Shiva reconciles all opposites: male and female, creation and destruction, human and divine. Dance can do that. Early this month, a Bat Mitzvah student who also loves to dance decided to choreograph all the prayers of the service to the steps of modern jazz, ballet and tap. As she pranced around in my office displaying the real leaps of rapture that should accompany the "Ashrei" prayer (which is all about joy), I saw a prayer that had been utterly boring to her suddenly come alive.
A few days later I brought my 3-year old to morning minyan. Midway through the Kedusha he abruptly left our row and began running circles in the aisle, singing out letters of the alef-bet. Embarrassed, I coaxed him back to his seat. Later he told my wife, "Daddy didn't want me to dance at temple today." It made me think of that Bat Mitzvah student and how we drain our kids of the passion, the pulp of prayer, and how only the lucky few survive to reclaim it when they are older.
It made me realize that we spend too much of our time sitting shiva and not enough dancing it.

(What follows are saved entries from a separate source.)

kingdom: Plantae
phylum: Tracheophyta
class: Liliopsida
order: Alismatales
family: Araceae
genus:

OK, so the Dancing Shiva is a graven image. Minor technicality. Dancing wasn't patented by the Hindus; not even Zorba has a monopoly on it. We Jews, although historically long on verbosity and short on choreography, have had our great Lords of the Dance as well, including Miriam, David and a host of Hasidic masters, not to mention Tevye the Dairyman's various incarnations. A neo-Hasidic revival now is cutting across denominational boundaries because the joyous dance of the Baal Shem Tov is just what our hassled masses are looking for. So what if most of us shuckle with two left feet and can't even do the Macarena with abandon. We have been wallflowers for too long. It is through such movement that we can be released from time's shackles and begin to dance our way through airports, and through life.
The Alexandrer Rebbe said, "We read in Isaiah 55:12, 'For you shall go out with joy.' This means: If we are habitually joyful, we shall be released from every tribulation." So it's not the dancing that we do on the dance floor that matters. It's the dancing we do in our hearts.
I've come to understand that it is far preferable to be hyper-busy than to have nothing important to do. If we can accept that we'll always feel the crying need for more time and that death will ultimately keep us from finishing the job, we can begin to know the satisfaction of filling each instant to the brim.
I don't need to manage my time according to a preset plan. Every moment I am leaping along the spokes of my Shabbat-centered wheel, chaotic yet balanced, flailing yet serene. I have not one second of free time, yet I feel totally liberated. No need to pace myself, nor could I if I wanted to. I leap from spoke to spoke, day to day. There are seven days. In Hebrew, seven is sheva. To be a Jew is to be Dancing Sheva -- and to be a wallflower no more.